For them, it’s just business. For you, well, it’s just business too. You have to decide which is a better investment, and how to allocate your money for each. The thing is, you only have a limited amount of money.
First you need to decide how much life insurance you should have. I should mention that many people are either grossly uninsured, or grossly overinsured. That is, having far too much or far too little insurance for their needs.
If you’re young, have a family, and a spouse that absolutely cannot live without your income then you need to have a lot of life insurance. Imagine, one day you just don’t wake up, you’re dead as a doorknob just a few years after buying a house—a purchase made on the premise of having two incomes. While for the first few days it will be an emotional strain as loved ones grieve, the next few decades will be even more difficult as your spouse struggles to pay for the expenses of a family without you.

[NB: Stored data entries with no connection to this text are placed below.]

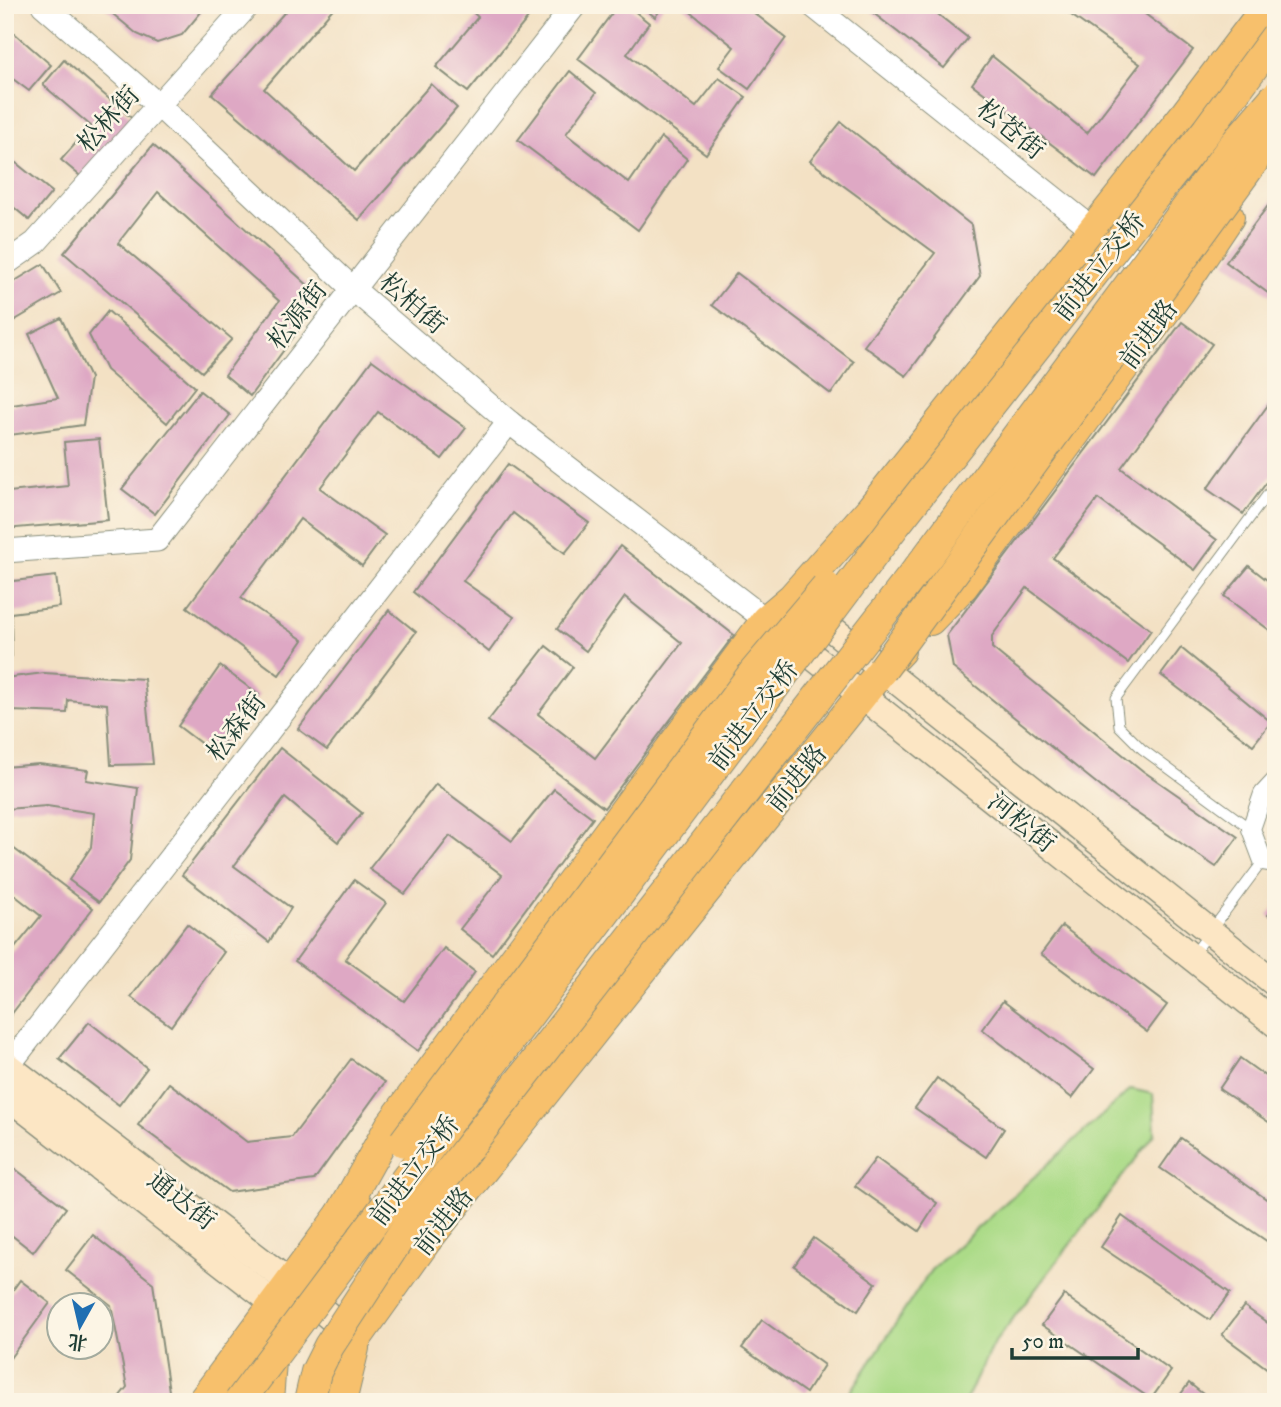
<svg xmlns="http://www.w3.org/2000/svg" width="1281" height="1407" font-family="'IM FELL DW Pica','Noto Serif SC',serif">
	<rect width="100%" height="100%" fill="#fcf5e5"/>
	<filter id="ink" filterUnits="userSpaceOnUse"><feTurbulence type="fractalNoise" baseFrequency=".0143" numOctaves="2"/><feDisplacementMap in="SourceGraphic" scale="14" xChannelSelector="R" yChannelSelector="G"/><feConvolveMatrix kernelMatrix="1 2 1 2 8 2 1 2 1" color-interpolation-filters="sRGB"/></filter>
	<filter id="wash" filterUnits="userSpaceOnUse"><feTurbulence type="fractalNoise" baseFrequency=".00686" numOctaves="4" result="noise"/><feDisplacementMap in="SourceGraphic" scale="28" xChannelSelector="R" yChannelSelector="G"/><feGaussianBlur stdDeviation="1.57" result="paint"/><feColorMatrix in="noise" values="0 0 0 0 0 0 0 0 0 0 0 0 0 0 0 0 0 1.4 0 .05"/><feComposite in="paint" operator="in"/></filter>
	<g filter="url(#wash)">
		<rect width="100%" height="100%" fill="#f3e1c4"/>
		<path fill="#acdb88" stroke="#668c5e" stroke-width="2" d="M1131 1089 1153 1094 1155 1134 992 1346 965 1402H844L931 1270Z"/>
		<g id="blocks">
			<g fill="#dea8c4">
				<path d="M102 5H207L182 35 157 43 137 34Z"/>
				<path d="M291 5H336L264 89 354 171 431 84 457 108 359 220 212 94Z"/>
				<path d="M465 5H514L528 18 468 92 436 67 478 17Z"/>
				<path d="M618 5H627L649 23 627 54 696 107 719 78 746 97 706 154 578 59Z"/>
				<path d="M640 5H664L655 17Z"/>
				<path d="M682 5H744L786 38 749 89 719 67 734 47Z"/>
				<path d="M863 5H926L968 38 944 68Z"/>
				<path d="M1057 5H1133L1193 50 1096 178 972 84 992 56 1087 133 1140 64Z"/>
				<path d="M5 25 51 65 29 91 5 73Z"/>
				<path d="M64 60 135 121 85 180 61 160 91 126 43 85Z"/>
				<path d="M570 71 596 93 566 134 629 183 661 137 687 159 638 230 518 140Z"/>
				<path d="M841 122 971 225 980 276 906 376 864 346 935 253 810 161Z"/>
				<path d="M153 145 322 298 250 396 225 375 279 301 158 192 118 243 232 339 202 372 64 253Z"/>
				<path d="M5 154 52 192 29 220 5 200Z"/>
				<path d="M1276 195V299L1226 262Z"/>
				<path d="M43 264 61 293 5 326V287Z"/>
				<path d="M737 273 854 362 831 394 712 305Z"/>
				<path d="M108 311 195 387 167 423 106 370 89 335Z"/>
				<path d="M61 318 90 378 83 425 10 435 5 406 58 398 29 334Z"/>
				<path d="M1182 322 1212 344 1121 468 1217 540 1195 570 1098 499 1053 558 1151 630 1128 663 1027 588 992 636V648L1143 771 1238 837 1216 867 1116 799 953 668 947 635Z"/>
				<path d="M372 360 466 428 442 459 378 412 320 488 385 535 362 566 300 519 241 598 303 640 279 675 187 607Z"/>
				<path d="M200 391 230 415 155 514 122 489Z"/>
				<path d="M1276 394V470L1243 514 1207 489Z"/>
				<path d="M99 439 108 520 5 529V480L9 492 68 486 64 442Z"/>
				<path d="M508 464 589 523 565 553 513 513 463 581 514 617 489 652 413 592Z"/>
				<path d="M620 546 734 635 604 808 488 721 546 646 573 667 538 714 595 758 682 643 625 597 586 651 557 629Z"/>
				<path d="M1249 566 1276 587V635L1224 596Z"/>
				<path d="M56 576 60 607 11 613 12 656H5V582Z"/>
				<path d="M389 610 416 632 327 750 298 729Z"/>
				<path d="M1181 648 1271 722 1253 745 1161 675Z"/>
				<path d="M220 666 259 695 215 754 178 726Z"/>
				<path d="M44 673 144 679 153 764 111 765 107 704 68 700 67 713 11 711 5 734V678Z"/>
				<path d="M280 748 362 813 338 842 285 798 234 866 291 908 269 942 182 875Z"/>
				<path d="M39 764 88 770 86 780 138 788 130 860 99 902 69 880 91 847 94 813 47 806 5 809V767Z"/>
				<path d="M436 784 512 841 554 789 593 818 492 954 460 929 502 875 450 836 405 894 369 869Z"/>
				<path d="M13 848 93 908 7 1020 5 960 41 916 13 894 5 903V858Z"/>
				<path d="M354 880 386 903 345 959 404 1001 444 948 475 972 418 1051 295 961Z"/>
				<path d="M1276 905V921L1268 915Z"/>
				<path d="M187 924 224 952 171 1026 131 997Z"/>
				<path d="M1062 926 1167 1005 1147 1032 1041 954Z"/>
				<path d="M1003 1001 1094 1069 1072 1098 982 1029Z"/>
				<path d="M89 1022 147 1068 119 1105 59 1059Z"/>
				<path d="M1240 1058 1276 1084V1127L1219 1089Z"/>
				<path d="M351 1059 385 1082 314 1180 229 1192 138 1125 169 1083 247 1142 292 1137Z"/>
				<path d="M937 1078 1004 1129 986 1157 915 1108Z"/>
				<path d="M1181 1138 1276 1206V1232L1268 1242 1160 1168Z"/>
				<path d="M876 1158 937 1203 919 1231 855 1186Z"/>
				<path d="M5 1161 66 1208 33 1252 5 1230Z"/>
				<path d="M1122 1216 1230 1293 1210 1320 1101 1247Z"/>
				<path d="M93 1235 153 1283 169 1391 161 1402H115L127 1387 111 1305 66 1270Z"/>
				<path d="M814 1238 876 1283 858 1311 794 1266Z"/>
				<path d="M20 1280 50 1303 5 1365V1301Z"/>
				<path d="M1064 1295 1171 1371 1151 1399 1042 1325Z"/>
				<path d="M1244 1306 1276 1329V1375L1222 1335Z"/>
				<path d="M762 1320 824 1365 806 1393 742 1348Z"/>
				<path d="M1189 1383 1213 1402H1175Z"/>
			</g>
		</g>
	</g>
	<g filter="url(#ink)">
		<use href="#blocks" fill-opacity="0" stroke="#898f7c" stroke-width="2"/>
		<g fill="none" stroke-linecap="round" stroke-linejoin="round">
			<g stroke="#898f7c" stroke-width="11">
				<g id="service">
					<path d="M1251 829 1142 749 1119 726 1116 698 1276 483"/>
					<path d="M1192 956 1263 861"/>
				</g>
			</g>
			<g stroke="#898f7c" stroke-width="20">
				<path id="minor" d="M1276 780 1263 794 1251 829 1263 861 1276 863"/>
			</g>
			<g stroke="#898f7c" stroke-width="25">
				<g id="tertiary">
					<path d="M43 5 158 105 353 289 509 422 766 620"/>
					<path d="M812 5 1094 230 1157 276"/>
					<path d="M5 264 35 243 248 5"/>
					<path d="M5 551 157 540 575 5"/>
					<path d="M5 1070 509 422"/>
				</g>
			</g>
			<g stroke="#898f7c" stroke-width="29">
				<g id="secondary">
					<path d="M807 609 1276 984"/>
					<path d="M787 636 1276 1024"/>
					<path d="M5 1064 290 1283 356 1339"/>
					<path d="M5 1094 275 1304"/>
				</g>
			</g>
			<g stroke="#898f7c" stroke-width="32">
				<g id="trunk">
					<path d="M930 620 963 586 1179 292 1229 217"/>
					<path d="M341 1214 390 1126 766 620 792 598 870 510 1186 113 1268 5"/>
					<path d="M313 1391 356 1339 426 1241 882 670 900 651"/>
					<path d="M202 1402 341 1214 356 1202"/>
					<path d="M268 1402 272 1347"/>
					<path d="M341 1402 354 1348"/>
				</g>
			</g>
			<use href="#service" stroke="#fff" stroke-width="9"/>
			<use href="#minor" stroke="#fff" stroke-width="18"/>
			<use href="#tertiary" stroke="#fff" stroke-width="23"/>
			<use href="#secondary" stroke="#fce6c4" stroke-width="26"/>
			<use href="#trunk" stroke="#f7c06c" stroke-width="30"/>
			<g stroke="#898f7c" stroke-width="32" stroke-linecap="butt">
				<g id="trunk-bridge">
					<path d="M882 670 1253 162 1276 120"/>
					<path d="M404 1142 754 672 826 587"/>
					<path d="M239 1402 896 524 1207 130 1276 36"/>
					<path d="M309 1402 316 1372 329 1346 408 1225 927 557 1232 147 1276 96"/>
				</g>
			</g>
			<use href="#trunk-bridge" stroke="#f7c06c" stroke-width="30"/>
		</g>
	</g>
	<g text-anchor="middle" stroke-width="5" stroke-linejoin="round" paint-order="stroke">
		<g font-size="26" fill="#1f3d34" stroke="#fcf5e5">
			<text transform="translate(108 119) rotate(-48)" y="9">松林街</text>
			<text transform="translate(1011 129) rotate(39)" y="9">松苍街</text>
			<text transform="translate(1099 266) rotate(-52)" y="9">前进立交桥</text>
			<text transform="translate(413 303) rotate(41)" y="9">松柏街</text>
			<text transform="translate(297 315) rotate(-52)" y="9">松源街</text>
			<text transform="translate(1148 334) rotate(-54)" y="9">前进路</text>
			<text transform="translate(753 715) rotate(-53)" y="9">前进立交桥</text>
			<text transform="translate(236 727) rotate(-52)" y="9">松森街</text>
			<text transform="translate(796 778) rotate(-51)" y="9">前进路</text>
			<text transform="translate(1022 822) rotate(39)" y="9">河松街</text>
			<text transform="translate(414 1170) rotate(-53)" y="9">前进立交桥</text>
			<text transform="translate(182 1200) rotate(38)" y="9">通达街</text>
			<text transform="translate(443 1221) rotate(-52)" y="9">前进路</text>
		</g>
	</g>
	<rect width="1281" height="1407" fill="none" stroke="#fcf5e5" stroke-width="28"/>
	<g transform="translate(80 1326) rotate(188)"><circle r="33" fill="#fcf5e5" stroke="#a4ab9e" stroke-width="2"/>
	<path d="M0-5L12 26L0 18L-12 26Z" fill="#1f6fb2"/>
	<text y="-10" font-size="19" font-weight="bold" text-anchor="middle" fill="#1f3d34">北</text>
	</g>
	<path d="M1012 1348v10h126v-10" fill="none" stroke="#1f3d34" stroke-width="3.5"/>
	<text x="1022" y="1348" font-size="21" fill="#1f3d34" stroke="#fcf5e5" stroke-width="5" paint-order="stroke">50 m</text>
</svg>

In this case, you absolutely need to have enough life insurance to cover expenses for your children and living costs for your spouse. In many instances, couples get away with planning to have enough money to pay off the mortgage, cars and other debts, as well as college expenses for children and funeral costs. The good news is that because you’re young, buying enough insurance to cover it all will be insanely cheap.
However, if you’re older, or just in your twenties, buying too much life insurance is a huge problem. When you’re 65, you’re kids are out of the house and your home is paid off, there is little reason to have any more life insurance to pay for funeral costs. You might not even want to have that insurance at all!
At 20, single, and searching to start your career, you probably want just enough to cover funeral expenses. Though be sure to ask mom and dad, you might already be covered by a policy they owned since your childhood.
Annuities are something that you should start thinking about as you near retirement age. Whereas life insurance was a really good deal as a 30 year old with a wife and kids, it isn’t any more. Now your best investment is in yourself, and your standard of living, until the day you die.
At this point, life insurance will be horribly expensive. So, if you haven’t yet covered the cost of an expected funeral, or haven’t preplanned, then you may want to seek out an insured annuity. With an insured annuity, you’ll get the remainder of your annuity’s balance at the end of your death. This is most often used to cover funeral and burial costs.
Your best bet is to reduce your life insurance while kicking up contributions made into a retirement plan or annuity. As you age and advance through the milestones of life, you should be reducing your total insurance needs and increasing your retirement planning. An annuity is an excellent replacement for monthly life insurance premiums and by the time you retire you’ll be more than happy you saved a few extra dollars.